Dataset entries:
○ ○ ○

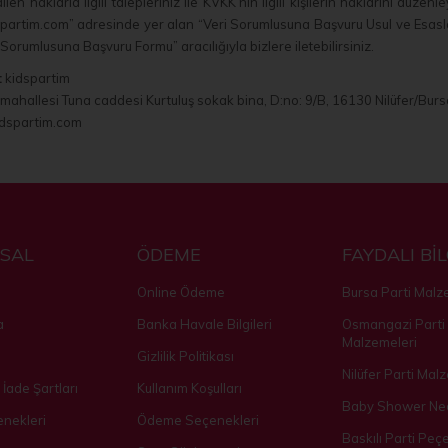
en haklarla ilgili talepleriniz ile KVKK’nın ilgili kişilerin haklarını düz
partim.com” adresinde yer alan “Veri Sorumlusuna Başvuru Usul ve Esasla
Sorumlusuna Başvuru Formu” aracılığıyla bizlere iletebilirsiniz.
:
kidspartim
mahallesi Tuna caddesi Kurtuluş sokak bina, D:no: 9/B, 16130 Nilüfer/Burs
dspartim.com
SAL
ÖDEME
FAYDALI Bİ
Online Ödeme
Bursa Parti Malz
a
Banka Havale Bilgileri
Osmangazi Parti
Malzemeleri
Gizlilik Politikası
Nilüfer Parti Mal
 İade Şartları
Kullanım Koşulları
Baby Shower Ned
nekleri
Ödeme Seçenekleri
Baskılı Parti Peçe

○ ○ ○

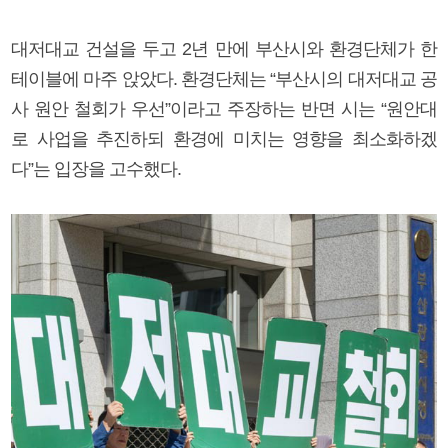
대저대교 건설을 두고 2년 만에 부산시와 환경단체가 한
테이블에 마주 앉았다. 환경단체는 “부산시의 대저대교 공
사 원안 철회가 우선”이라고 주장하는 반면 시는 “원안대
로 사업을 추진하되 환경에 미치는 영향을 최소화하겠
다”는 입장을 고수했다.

○ ○ ○

How to complete this task: Count the lines in the entries above that contain the string "Nilüfer", treating uppercase and lowercase as different. Reply with the number alone.

Solution to this problem: 2